ASK THE ANXIETY SISTERS

For the last few weeks, I have been waking up with panic attacks in the middle of the night. After the panic attack, I have so much trouble getting back to sleep. I am exhausted but I’m afraid to go to sleep at night. What do I do?

Many Anxiety Sisters can empathize with your plight. Nighttime panic attacks are incredibly frightening and disruptive of our sleep cycles. Of course, not getting enough sleep can easily lead to more anxiety. It can feel like a never ending cycle.

 

First, please remember we are not doctors, but we think it is important to see one about this issue. Yes, it is probably anxiety. However, it is important to rule out other medical issues such as sleep apnea, thyroid imbalances, gastrointestinal distress, and other conditions which can wake us up and mimic the symptoms of panic attacks. Some doctors suggest sleep studies and other tests to rule out a variety of causes.

 

The treatment for middle-of-the-night panic is pretty similar to the treatment of daytime panic (we prefer the term “spinning”—it’s less anxiety-provoking). Cognitive Behavior Therapy (of which there are many variations and types) is often helpful in dealing with spinning. Some people find great relief from medication as well. According to current research, a therapy/drug combo is often the most effective intervention for acute episodes of anxiety.

 

Our go-to strategy for managing spinning episodes is a three-pronged approach called TLC: (1) Talk to yourself (2) Loosen all constraints (3) Cool down. You can read more about TLC here, but the idea is to repeat a soothing word or phrase ALOUD, make sure you are not feeling constricted in any way, and do something to cool your body’s temperature (heat and anxiety often go hand in hand). This can be a cold drink, an ice pack or even a cooling shower.

 

There has been some research suggesting that how you speak to yourself before you go to bed influences your sleep experiences. This is why we encourage night anxiety sufferers to repeat a mantra like “I am at peace,” “Breathe in, breathe out,” or something equally soothing. Some people find it helpful to do a guided meditation before going to sleep. One Anxiety Brother has told us he likes to listen to the sounds of the rain forest as he falls asleep. Soft music is another idea. You can download free recordings of all types from the internet. We particularly like Jason Stephenson’s Sleep Meditation Music and this 15 minute “Calming Visualization for Sleep” by David Procyshyn, founder of DoYogaWithMe.

 

Lastly, in dealing with panic–day or night–try not to fight the anxiety. Struggling against it and trying to “make it stop” will only serve to intensify the spinning. Remember that these episodes pass in their own time and that you will be okay.

 

Also, we have a panic button on the homepage of our website which is a five-minute recording of Abs talking you down from the ledge. Feel free to press it as many times as you need. For other techniques for managing panic, please visit our website at anxietysisters.com.

 

10 thoughts on “Night Panic

    1. Thank you for being part of our community! If we stick together, we can learn to live well despite anxiety.

      Hugs,
      Abs & Mags

  1. I cannot express how grateful I am for this page and now this post in particular. I have had anxiety for many years, but just recently started experiencing these night time attacks. Aside from the obvious anxiety, I am being medically evaluated for sleep issues. Last night I woke from a dream (fairly realistic situation in the dream) in a mad panic and was able to bring myself back to normal with the advice given. I honestly didn’t know this was a thing until recently and am just so glad to have some survival tips!!

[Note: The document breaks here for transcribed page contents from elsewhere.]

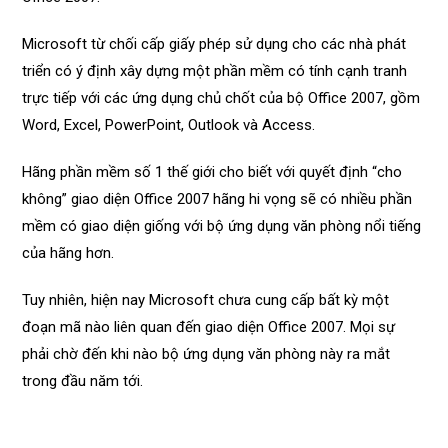
Microsoft từ chối cấp giấy phép sử dụng cho các nhà phát
triển có ý định xây dựng một phần mềm có tính cạnh tranh
trực tiếp với các ứng dụng chủ chốt của bộ Office 2007, gồm
Word, Excel, PowerPoint, Outlook và Access.
Hãng phần mềm số 1 thế giới cho biết với quyết định “cho
không” giao diện Office 2007 hãng hi vọng sẽ có nhiều phần
mềm có giao diện giống với bộ ứng dụng văn phòng nổi tiếng
của hãng hơn.
Tuy nhiên, hiện nay Microsoft chưa cung cấp bất kỳ một
đoạn mã nào liên quan đến giao diện Office 2007. Mọi sự
phải chờ đến khi nào bộ ứng dụng văn phòng này ra mắt
trong đầu năm tới.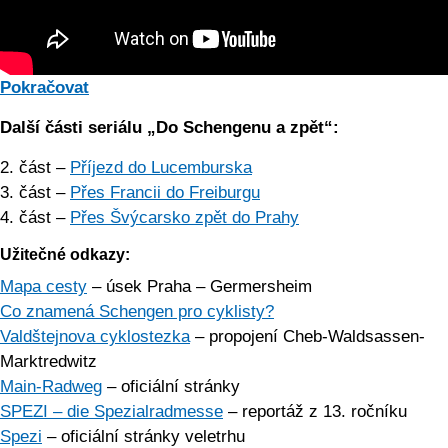
Pokračovat
Další části seriálu „Do Schengenu a zpět“:
2. část –
Příjezd do Lucemburska
3. část –
Přes Francii do Freiburgu
4. část –
Přes Švýcarsko zpět do Prahy
Užitečné odkazy:
Mapa cesty
– úsek Praha – Germersheim
Co znamená Schengen pro cyklisty?
Valdštejnova cyklostezka
– propojení Cheb-Waldsassen-
Marktredwitz
Main-Radweg
– oficiální stránky
SPEZI – die Spezialradmesse
– reportáž z 13. ročníku
Spezi
– oficiální stránky veletrhu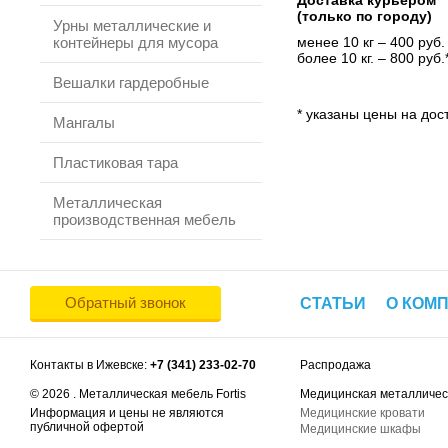
Доставка курьером
(только по городу)
Урны металлические и
контейнеры для мусора
менее 10 кг – 400 руб.
более 10 кг. – 800 руб.
Вешалки гардеробные
* указаны цены на дост
Мангалы
Пластиковая тара
Металлическая
производственная мебель
Обратный звонок
СТАТЬИ
О КОМ
Контакты в Ижевске:
+7 (341) 233-02-70
Распродажа
© 2026 . Металлическая мебель Fortis
Медицинская металличес
Информация и цены не являются
Медицинские кровати
публичной офертой
Медицинские шкафы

  2. I’m 61 years old now and had my 1st panic attack at 11 years old…long before the term “panic attack” was ever coined. Long before there was an internet to explore my symptoms. Even my Dr was stumped so I just thought I was crazy and that made them even worse. My siblings and I were raised by my father, a man who loved his whiskey, women, and had a propensity for severe corporal punishment. It wasn’t until I was in my 40’s that I found my faith and have since come to terms with my upbringing and forgiven my father. My siblings and I have all succeeded beyond our expectations and I personally have found a sense of peace and serenity in the last 17 years I’d only once dreamed about but still once in a while a panic attack will sneak in. I’m not afraid of them anymore. In fact, when I feel one coming on I just roll with them and in return, they either stop or are much shorter and milder. It’s kind of like I say “go ahead and shoot me!” only to find they were just bluffing.